The 147 patients were randomly assigned to one of two doses of Gleevec, 400 or 600 mg., which was taken orally each day. Overall, 79 (53.7 percent) had a partial response and in 41 patients (27.9 percent) the progression of the disease was halted.
After a median follow-up of 24 weeks, the median time-to-relapse had not been reached, according to the report. Some patients who didn't respond to the lower dose had tumor stabilization after being switched to the higher dose.
Researchers have noted that both in CML and in GIST, the tumors in some patients become resistant to Gleevec's effects. It appears that the cancer cells mutate or find another route for the abnormal growth-signaling pathways that allow the tumors to escape normal growth regulation. They are testing other drugs that might block these alternative pathways.
"We never thought this drug would be a cure," said Demetri, who is also an associate professor of medicine at Harvard Medical School. "But we have patients treated beginning in July 2000 who are still doing great."

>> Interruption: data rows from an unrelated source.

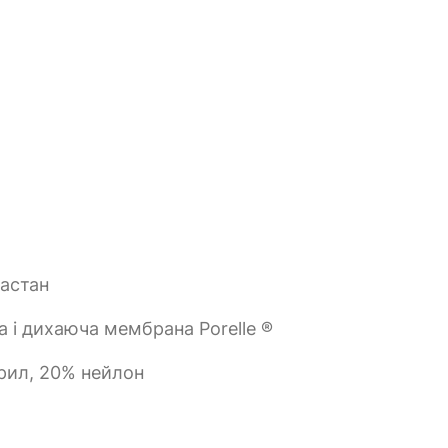
ластан
 і дихаюча мембрана Porelle ®
рил, 20% нейлон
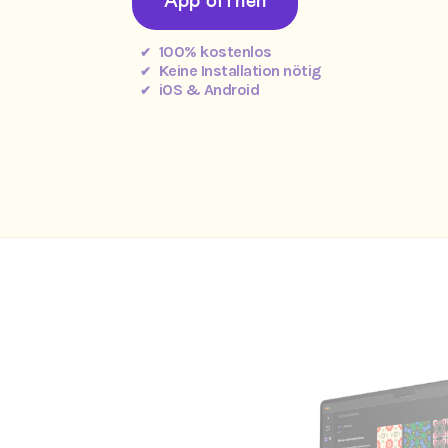
App öffnen
100% kostenlos
Keine Installation nötig
iOS & Android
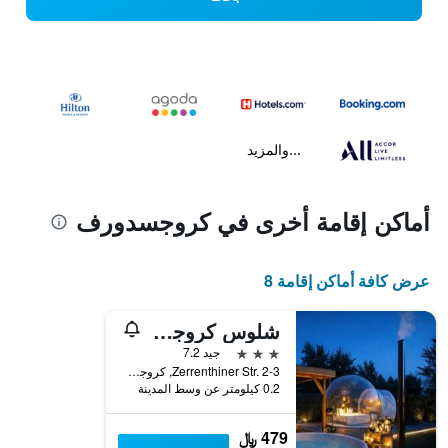
...والمزيد
أماكن إقامة أخرى في كروجسدورف
عرض كافة أماكن إقامة 8
شلوس كروجسدورف
3 نجوم
جيد 7.2
Zerrenthiner Str. 2-3, كروجسدورف, مكلنبورغ فوربومرن, ألمانيا
0.2 كيلومتر عن وسط المدينة
479 ﷼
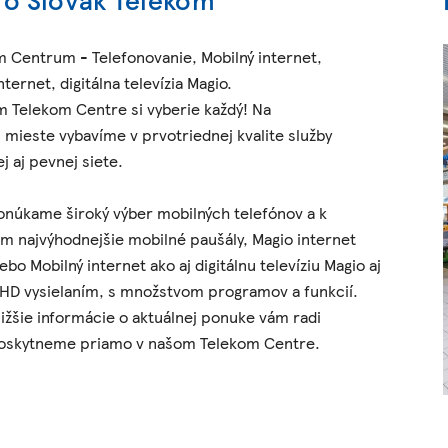
 Centrum - Telefonovanie, Mobilný internet,
nternet, digitálna televízia Magio.
 Telekom Centre si vyberie každý! Na
mieste vybavíme v prvotriednej kvalite služby
j aj pevnej siete.
onúkame široký výber mobilných telefónov a k
im najvýhodnejšie mobilné paušály, Magio internet
lebo Mobilný internet ako aj digitálnu televíziu Magio aj
 HD vysielaním, s množstvom programov a funkcií.
ližšie informácie o aktuálnej ponuke vám radi
oskytneme priamo v našom Telekom Centre.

In addition to Novartis, support for the trial was provided by the Quick Family Research Fund, the Lawrence J. and Anne Cable Rubenstein Foundation and the Abraham J. and Phyllis Katz Foundation.
Dana-Farber Cancer Institute (www.dana-farber.org) is a principal teaching affiliate of the Harvard Medical School and is among the leading cancer research and care centers in the United States. It is a founding member of the Dana-Farber/Harvard Cancer Center (DF/HCC), designated a comprehensive cancer center by the National Cancer Institute.